PARA TU RATO DE ORACION 


HOY EN DÍA disponemos de muchos instrumentos para predecir las condiciones meteorológicas. Los contemporáneos de Jesús no contaban con esa tecnología, pero a partir de determinados signos podían intuir lo que iba a ocurrir. De hecho, esta sabiduría quedaba reflejada en refranes o canciones que pronosticaban el clima si se daban ciertas circunstancias. Jesús se refiere a ese conocimiento popular cuando se dirigió a las multitudes invitándoles a creer en él: «Cuando veis que sale una nube por el poniente, enseguida decís: “Va a llover”, y así sucede. Y cuando sopla el sur, decís: “Viene bochorno”, y también sucede. ¡Hipócritas! Sabéis interpretar el aspecto del cielo y de la tierra: entonces, ¿cómo es que no sabéis interpretar este tiempo?» (Lc 5,54-56).

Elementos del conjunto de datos
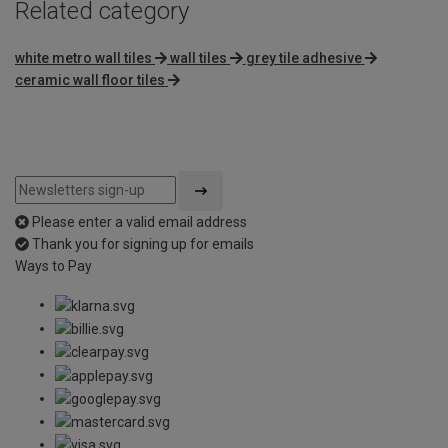
Related category
white metro wall tiles
wall tiles
grey tile adhesive
ceramic wall floor tiles
Please enter a valid email address
Thank you for signing up for emails
Ways to Pay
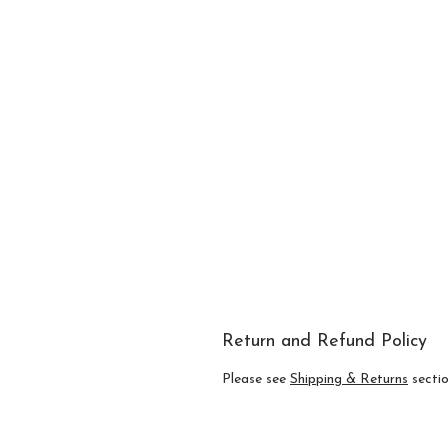
Return and Refund Policy
Please see
Shipping & Returns
section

--- Objetivo del ejercicio ---
Responde estas preguntas a partir del texto sobre los signos del cielo:
(a) ¿En qué quedaba reflejada la sabiduría popular sobre el clima?
(b) Según las palabras de Jesús, ¿qué se dice cuando se ve una nube que sale por el poniente?
(c) ¿Y qué se dice cuando sopla el sur?

--- Ejercicio resuelto ---
(a) En refranes o canciones que pronosticaban el clima si se daban ciertas circunstancias.
(b) «Va a llover».
(c) «Viene bochorno».